Caminamos en silencio hasta el inicio de la zona nueva. Con la llegada del anochecer, aparecían signos de vida en el campamento: coches que regresaban al hogar, voces y sonidos de los televisores que se filtraban por las delgadas paredes, olor a frito... El blanco sol descansaba en el horizonte y teñía el cielo de colores púrpura, naranja y carmesí.

—¿Es aquí? —preguntó Hardy mientras se detenía delante de mi casa blanca con su pulcro zócalo exterior de aluminio.

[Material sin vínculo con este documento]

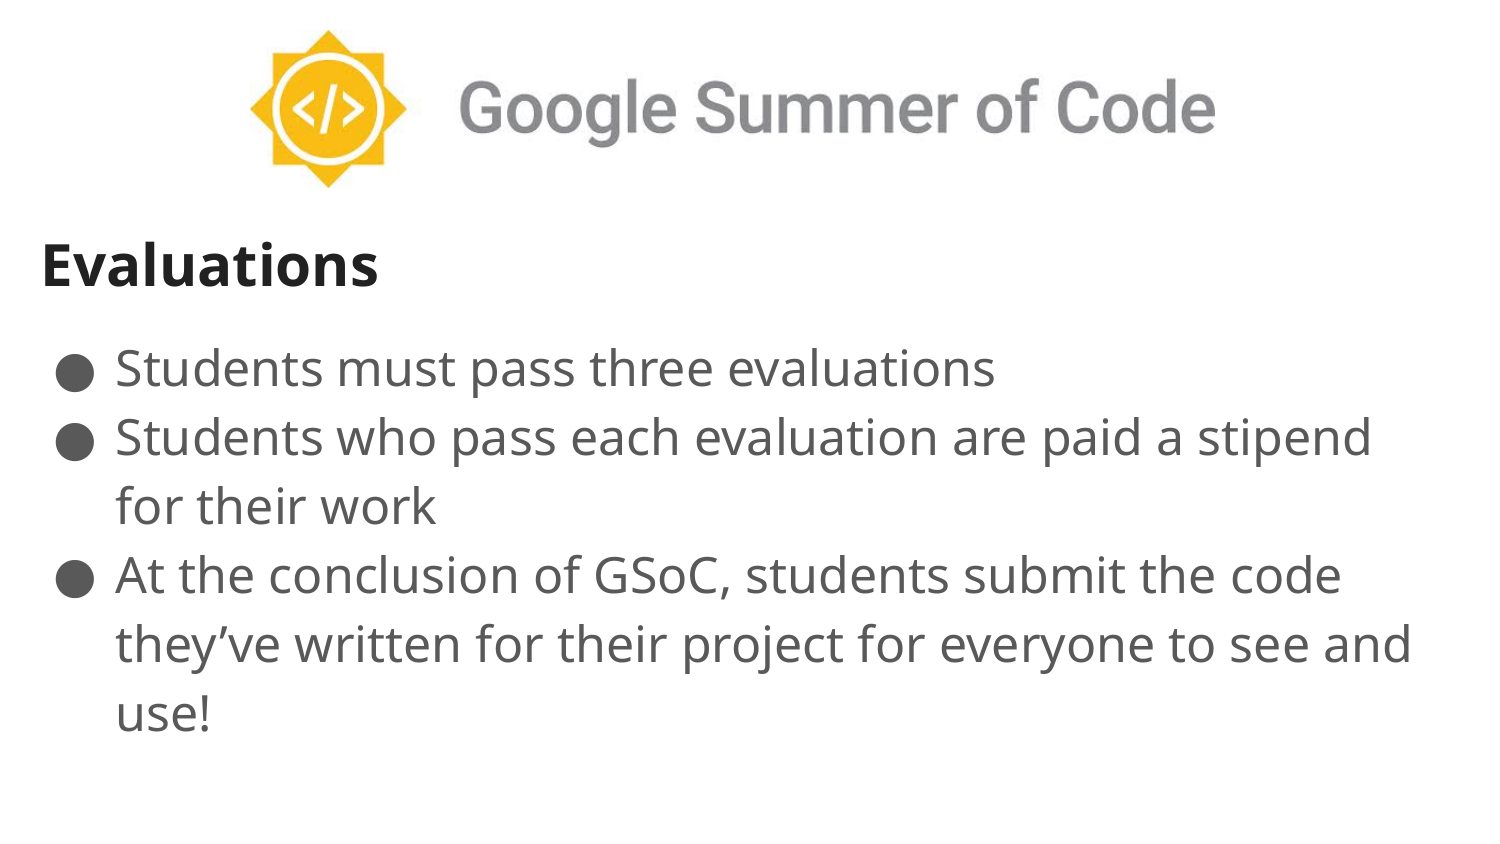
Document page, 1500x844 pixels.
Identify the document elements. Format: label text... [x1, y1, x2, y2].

list Evaluations Students must pass three evaluations Students who pass each evaluation are paid a stipend for their work At the conclusion of GSoC, students submit the code they’ve written for their project for everyone to see and use! [25, 202, 1467, 746]
picture [250, 30, 1232, 188]
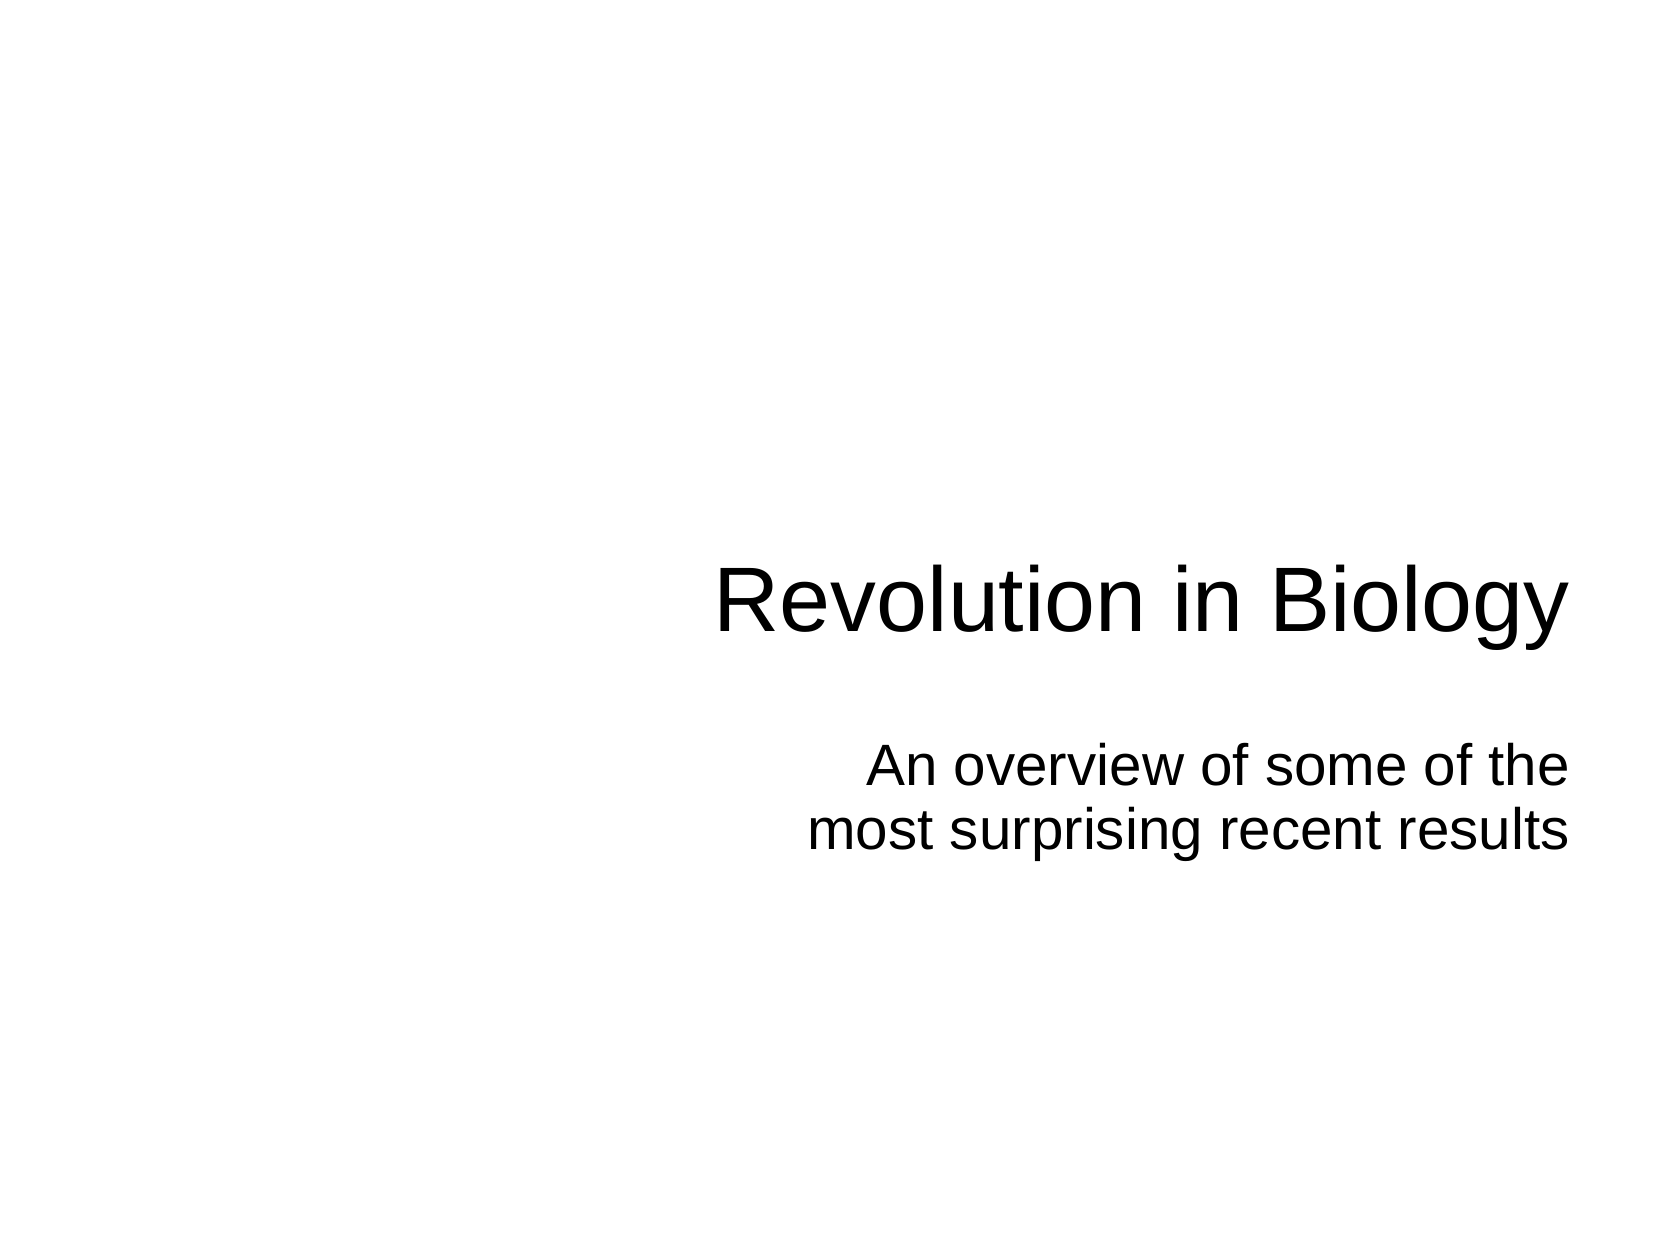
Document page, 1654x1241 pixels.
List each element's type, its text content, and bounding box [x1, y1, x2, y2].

list An overview of some of the most surprising recent results [82, 732, 1571, 1109]
title Revolution in Biology [82, 496, 1571, 704]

Yo asentí incluso antes de percibir el contorno de mi madre en la ventana de la pequeña cocina.

—Sí, aquí es —exclamé aliviada—. Gracias.

Mientras lo observaba con detenimiento a través de mis gafas de montura marrón, Hardy alargó el brazo para apartar un mechón de cabello que se había soltado de mi cola de caballo. La callosa yema de su dedo rozó con suave aspereza la línea del nacimiento de mi cabello, como si se tratara del lametazo de la lengua de un gato.

—¿Sabes a qué me recuerdas? —preguntó él mientras me escudriñaba con sus ojos azules—. A un mochuelo duende.

—Eso no existe —respondí yo.

—Sí que existe. En general, viven más al sur, en el valle del Río Grande y más allá, pero, de vez en cuando, alguno vuela hasta aquí. Yo he visto uno. —Hardy utilizó el pulgar y el índice para indicar una distancia de unos diez centímetros—. Son sólo así de grandes. Es un pájaro pequeño y gracioso.

—Yo no soy pequeña —protesté yo.

Hardy sonrió. Su sombra me cubrió y evitó que el sol poniente me deslumbrara. Un estremecimiento desconocido para mí recorrió mi interior. Yo quería adentrarme en su sombra hasta encontrarme con su cuerpo y sentir sus brazos a mi alrededor.

—Sadlek tenía razón, ¿sabes? —declaró Hardy.

—¿Acerca de qué?

—La verdad es que soy un problema.

Yo ya lo sabía. Mi acelerado corazón lo sabía y mis flaqueantes rodillas lo sabían, y también mi estómago encogido.

—A mí me gustan los problemas —respondí yo con esfuerzo.

Su risa se expandió por el aire.

Hardy se alejó con su caminar de pasos largos y desenvueltos. Una figura oscura y solitaria. Yo recordé la fuerza de sus manos cuando me levantó del suelo. Lo observé hasta que desapareció de mi vista y noté una sensación dulce y espesa en mi garganta, como si acabara de tragarme una cucharada de miel caliente.

El crepúsculo terminó con una extensa franja de luz que recorría el horizonte, como si el cielo fuera una puerta enorme y Dios estuviera echando una última ojeada. «Buenas noches, Welcome», pensé yo, y entré en la casa.